Piano
Fornire un ambiente scolastico sicuro per tutti gli alunni, promuovere il loro benessere e i loro diritti, rafforzare le loro capacità e potenzialità. Le scuole devono essere in grado di prevenire e fare fronte concretamente alla violenza contro i bambini. È quanto si propone il piano sulle politiche di protezione dei minori nelle scuole che fanno capo al Patriarcato di Gerusalemme dei Latini, presentato ieri a Ramallah da padre Iyad Twal, direttore delle scuole del Patriarcato in Palestina e Israele. Il piano è stato redatto con la collaborazione di World Vision international, organizzazione umanitaria indipendente di ispirazione cristiana, fondata nel 1950 dal missionario statunitense battista Robert Pierce. Il piano punta, inoltre, a coinvolgere non solo alunni, famiglie e insegnanti ma anche tutto lo staff delle scuole del Patriarcato inclusi i lavoratori sociali, gli addetti alle pulizie, gli autisti degli scuolabus e gli operatori della sicurezza. Il protocollo prevede una serie di indicazioni relative al comportamento da assumere o meno riguardo alla presenza dei ragazzi. “Un comportamento accettabile – si legge nel piano – è quello che tratta con rispetto i ragazzi a prescindere dalla loro età, sesso, lingua, religione, origine etnica, classe sociale e orientamento sessuale, che pone particolare enfasi ai loro bisogni psicologici, fisici e sociali tenendo in considerazione l’età, le condizioni di salute e personali”. Nel testo viene ribadito l’uso di un linguaggio e di un comportamento non violento, e sottolineata “l’importanza di incoraggiare ragazzi e loro comunità a parlare apertamente sui loro rapporti con gli adulti e con altri loro coetanei”.

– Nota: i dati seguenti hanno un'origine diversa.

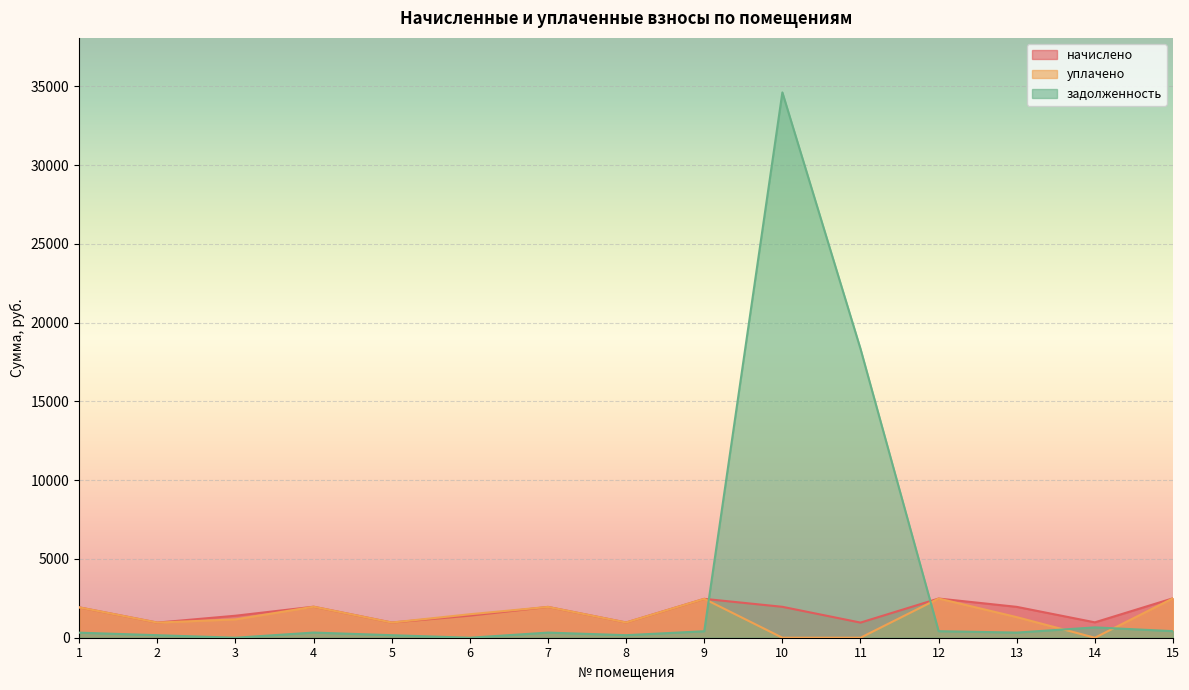

At which category does задолженность reach its first local peak?

4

Allo staff scolastico viene detto di: “non restare soli con i ragazzi salvo nei casi previsti dal protocollo, di chiedere permesso ai ragazzi e alle loro famiglie prima di scattare loro foto e spiegarne l’utilizzo che ne verrà fatto; di mettere in atto tutte le misure necessarie per assicurare che i bambini con bisogni speciali possano godere a pieno dei loro diritti all’istruzione e alla salute”. Da ultimo viene raccomandato di “segnalare ogni sospetto o accusa relativa a comportamenti che contraddicono il protocollo, anche se l’informazione potrebbe essere vaga”. Il protocollo giudica “comportamenti inaccettabili avere relazioni sessuali con minori di 18 anni a prescindere dalle leggi o costumi locali relativi all’età del consenso sessuale; sottoporre il ragazzo a ogni tipo di umiliazione, abuso o fornirgli aiuto, beni e servizi in cambio di favori sessuali”. Il protocollo stigmatizza, tra le altre cose, “l’uso di droghe o alcool quando si lavora con i bambini; la visione, la pubblicazione e la condivisione di materiale pedo-pornografico;l’uso del contatto fisico come baci, abbracci e l’invasione dello spazio personale del giovane”. Non meno grave è “avere contatti via social media con i ragazzi senza consenso dei genitori e restare in silenzio o peggio coprire ogni azione contraria alla politica di protezione del giovane”.